'Tis the season to gather, celebrate and rejoice, right? Not if you are a job seeker. This time of year can be particularly stressful for job seekers who are tempted to vent about their concerns, anger, and opinions, and share their frustrations with everyone around them. However, reputations and careers are often built, enhanced, and crushed by missteps due to carelessness or poor planning. As you transition from the military to the civilian workforce, here are some topics to avoid at holiday gatherings:
1. The Presidential Election
Each of the 319+ million people living in the United States has a strong opinion about the outcome of the recent presidential election. The odds are, if you were to start voicing your views at a holiday event, you would find sympathizers as well as people outraged at your opinion. For this reason alone, I advise not discussing politics, or the election, at social or business gatherings. There is always risk and reward when being authentic and sharing your passion and views. When you find those with whom you agree, there is synergy, a building on ideas, and discovery of like minds. When you encounter someone with a strong opposing viewpoint, it is possible for the discussion to turn from discussion to rage quickly. For job seekers, this is a risk not worth taking.

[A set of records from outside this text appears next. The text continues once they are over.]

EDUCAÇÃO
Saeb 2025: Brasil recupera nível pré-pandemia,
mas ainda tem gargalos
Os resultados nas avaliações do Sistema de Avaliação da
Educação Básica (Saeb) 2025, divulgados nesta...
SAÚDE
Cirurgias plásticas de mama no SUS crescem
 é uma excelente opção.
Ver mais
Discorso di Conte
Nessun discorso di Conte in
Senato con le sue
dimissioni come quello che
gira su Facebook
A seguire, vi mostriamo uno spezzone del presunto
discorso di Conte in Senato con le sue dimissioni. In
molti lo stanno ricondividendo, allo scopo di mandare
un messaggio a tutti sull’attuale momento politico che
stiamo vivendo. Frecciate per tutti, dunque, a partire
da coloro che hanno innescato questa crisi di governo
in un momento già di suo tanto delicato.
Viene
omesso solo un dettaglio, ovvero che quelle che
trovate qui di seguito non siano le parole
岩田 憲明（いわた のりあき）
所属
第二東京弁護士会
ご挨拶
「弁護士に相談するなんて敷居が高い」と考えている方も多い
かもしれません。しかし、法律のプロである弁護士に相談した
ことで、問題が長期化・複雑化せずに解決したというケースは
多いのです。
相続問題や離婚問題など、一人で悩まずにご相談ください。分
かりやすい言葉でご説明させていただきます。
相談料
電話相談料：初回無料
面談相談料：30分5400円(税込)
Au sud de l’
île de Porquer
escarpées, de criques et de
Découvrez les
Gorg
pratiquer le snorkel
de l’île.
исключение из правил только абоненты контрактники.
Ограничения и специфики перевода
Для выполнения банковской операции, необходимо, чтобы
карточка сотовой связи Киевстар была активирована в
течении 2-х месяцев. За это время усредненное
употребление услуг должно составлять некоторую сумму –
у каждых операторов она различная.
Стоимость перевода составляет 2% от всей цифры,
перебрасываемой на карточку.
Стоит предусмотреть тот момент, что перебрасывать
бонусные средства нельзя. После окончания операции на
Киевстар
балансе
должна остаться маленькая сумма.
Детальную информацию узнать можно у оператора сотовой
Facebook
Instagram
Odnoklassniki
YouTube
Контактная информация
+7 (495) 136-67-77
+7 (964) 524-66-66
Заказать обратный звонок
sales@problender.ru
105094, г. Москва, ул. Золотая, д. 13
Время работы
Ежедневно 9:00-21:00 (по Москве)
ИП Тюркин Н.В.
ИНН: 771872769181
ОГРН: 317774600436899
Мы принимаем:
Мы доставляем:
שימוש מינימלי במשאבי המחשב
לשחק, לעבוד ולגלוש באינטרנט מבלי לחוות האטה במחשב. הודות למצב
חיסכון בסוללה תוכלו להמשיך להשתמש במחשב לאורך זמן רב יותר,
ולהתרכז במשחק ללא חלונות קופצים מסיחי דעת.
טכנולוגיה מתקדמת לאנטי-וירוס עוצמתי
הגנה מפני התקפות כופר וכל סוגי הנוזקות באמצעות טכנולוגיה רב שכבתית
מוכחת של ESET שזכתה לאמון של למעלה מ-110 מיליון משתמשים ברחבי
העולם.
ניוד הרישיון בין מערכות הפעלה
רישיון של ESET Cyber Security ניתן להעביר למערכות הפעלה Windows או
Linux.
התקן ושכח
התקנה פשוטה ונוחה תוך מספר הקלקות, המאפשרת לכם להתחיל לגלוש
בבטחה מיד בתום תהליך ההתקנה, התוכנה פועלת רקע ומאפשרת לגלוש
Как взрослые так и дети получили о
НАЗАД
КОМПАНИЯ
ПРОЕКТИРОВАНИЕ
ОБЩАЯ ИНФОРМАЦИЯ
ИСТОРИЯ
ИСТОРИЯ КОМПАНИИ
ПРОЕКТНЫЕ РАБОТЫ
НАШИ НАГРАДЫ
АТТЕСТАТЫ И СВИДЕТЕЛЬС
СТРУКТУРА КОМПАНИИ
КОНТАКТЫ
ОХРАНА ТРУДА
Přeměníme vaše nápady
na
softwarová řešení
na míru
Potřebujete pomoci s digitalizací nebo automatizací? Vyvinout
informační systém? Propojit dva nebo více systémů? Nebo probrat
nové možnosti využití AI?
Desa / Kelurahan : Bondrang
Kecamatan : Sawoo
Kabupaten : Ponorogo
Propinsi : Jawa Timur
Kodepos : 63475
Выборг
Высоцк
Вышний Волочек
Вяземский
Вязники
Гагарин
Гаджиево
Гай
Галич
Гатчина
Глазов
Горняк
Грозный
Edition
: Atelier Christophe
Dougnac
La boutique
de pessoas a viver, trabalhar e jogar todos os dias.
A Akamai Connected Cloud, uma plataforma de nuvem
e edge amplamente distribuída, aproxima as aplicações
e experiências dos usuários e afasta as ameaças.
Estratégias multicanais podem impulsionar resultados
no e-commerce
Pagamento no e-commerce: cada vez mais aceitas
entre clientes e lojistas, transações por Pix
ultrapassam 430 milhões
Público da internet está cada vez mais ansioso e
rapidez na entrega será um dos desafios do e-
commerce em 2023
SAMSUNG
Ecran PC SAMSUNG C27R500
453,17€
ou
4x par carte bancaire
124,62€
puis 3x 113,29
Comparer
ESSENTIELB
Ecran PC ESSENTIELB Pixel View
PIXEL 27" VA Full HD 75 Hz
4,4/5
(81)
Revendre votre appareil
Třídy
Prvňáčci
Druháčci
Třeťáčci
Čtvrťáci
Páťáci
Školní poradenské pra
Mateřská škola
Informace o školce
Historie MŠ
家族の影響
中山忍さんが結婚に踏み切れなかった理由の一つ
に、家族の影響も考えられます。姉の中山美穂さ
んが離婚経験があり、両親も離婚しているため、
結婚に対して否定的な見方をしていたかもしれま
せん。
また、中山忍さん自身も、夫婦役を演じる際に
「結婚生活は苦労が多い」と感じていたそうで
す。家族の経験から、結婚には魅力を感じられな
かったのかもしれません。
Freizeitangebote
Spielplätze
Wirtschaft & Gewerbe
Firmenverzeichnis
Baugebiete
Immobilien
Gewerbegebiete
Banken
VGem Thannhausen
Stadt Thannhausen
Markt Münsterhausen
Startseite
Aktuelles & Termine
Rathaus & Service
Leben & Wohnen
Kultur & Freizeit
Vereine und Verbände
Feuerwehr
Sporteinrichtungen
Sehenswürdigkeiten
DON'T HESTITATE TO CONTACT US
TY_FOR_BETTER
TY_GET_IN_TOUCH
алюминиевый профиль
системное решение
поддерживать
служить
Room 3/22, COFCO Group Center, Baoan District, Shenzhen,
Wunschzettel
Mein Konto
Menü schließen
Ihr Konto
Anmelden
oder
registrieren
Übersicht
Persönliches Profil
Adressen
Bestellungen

2. War/International Conflicts/Terrorism
Your commitment, passion and duty to serve your country likely gives you strong views, and realistic insight into conflicts happening around the world. While relevant and interesting, your opinions could negatively influence the people you're talking to at a holiday gathering. Remember the numbers -- estimates are that around one percent of Americans have served in the military. This means that you are likely speaking to someone who has no connection to, or real understanding, of the sacrifices, realities, and intel of international conflicts, terrorism, or war. They know what they've read in the news, or what a friend posted online. Do you want to be the one to inform them of the "realities" of war? Consider the impact to your reputation and credibility if this is what you are remembered for.
3. Celebrity Drama
Disappointing as it might be that the popular celebrity couple you follow is headed to divorce… is this the conversation you want to have with new contacts, and the impression you want to leave? We often remember who told us news in addition to the news itself (remember the expression, "don't shoot the messenger"). Instead of talking about celebrity drama or gossip, why not use the news to enhance your reputation and brand? Introduce topics about trends in your industry or new developments in your field of expertise. No need to avoid timely news topics, just be sure to enhance and advance ones that build your credibility, instead of take away from your brand.
4. Your Career Struggles
As a job seeker, you might be feeling rejected, disappointed, and even angry this time of year. Everywhere you look it seems people are joyous and celebrating, while you're feeling frustrated about your career options. When surrounded by new contacts at business events or networking functions, it might feel comfortable to vent your woes and share your disappointment with others who might find themselves in the same situation. Resist this urge. As best you can, remain positive and exude confidence and optimism! Remember that you never know where your next lead or opportunity will come from -- that person you're venting your anger about the job market to might be the person you're scheduled to interview with in two weeks! Focus on making a good impression when meeting new people; let them know what you're good at, passionate about, and looking for in a career. Especially at the holidays, messages of optimism are appreciated and embraced.
5. Your Health
We've all met that person who, when asked, "How are you?" tells you! Aches, pains, ailments and ills -- they share it all. Robin Kowalski, Ph.D., a professor of psychology at Clemson University offers this observation about people who lead with a complaint: "We start a conversation with a negative observation because we know that will get us a bigger response than saying something positive would." Your health -- good or bad -- is a private issue. Sharing your concerns, recent diagnosis, or limitations is not good conversation, especially at the holidays. When you share your problems with others, particularly those not equipped to provide sound advice, you put the other person at a significant disadvantage. Imagine they are asking themselves, "What am I supposed to do with that information?"
The holidays are a stressful time for most people. Instead of focusing on what you don't have (good job, healthy career, stable income, predictable future) consider what you do have. Focusing on what is positive in your life can attract positive people, opportunities, and more joy.